The Bus Driver Who Wanted to be God, and Other Stories, by Etgar Keret

A collection of short short stories and a short novella, and Keret’s first English-language publication, this slim volume showcases the author’s simple, often almost childlike prose style, which both compliments and contrasts with his preoccupation with the darker aspects of humanity. Touching tales of childhood innocence sit alongside dark treatises on racism and religious intolerance, and Keret’s use of language and imagery ensure that the stories stay with the reader long after they have put the book down. Keret’s black sense of humour and keen eye for the strange and ridiculous bring comedy to every subject he writes about. His understanding of how humanity works makes even his most political and heartless characters human. His knack for putting familiar characters in new situations – like the cold-hearted, efficient assassin hired to kill the man who saved him from an orphanage – keep the reader guessing until the last page of every story.
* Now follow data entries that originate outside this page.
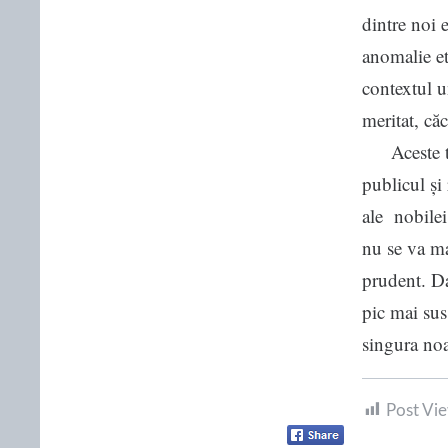
dintre noi 
anomalie et
contextul u
meritat, că
Aceste trei
publicul și
ale nobilei
nu se va ma
prudent. Da
pic mai sus
singura noa
Post Vie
The novella, Kneller’s Happy Campers, takes as its subject a road trip through the afterlife for people who have committed suicide, and manages to be touching, thought-provoking and humourous.
Keret’s dark sense of humour, warped world view and keen eye for the absurdities of people may not be for everybody, but those who like their fiction short, thought-provoking and off the wall may find that The Bus Driver… is what they’re looking for.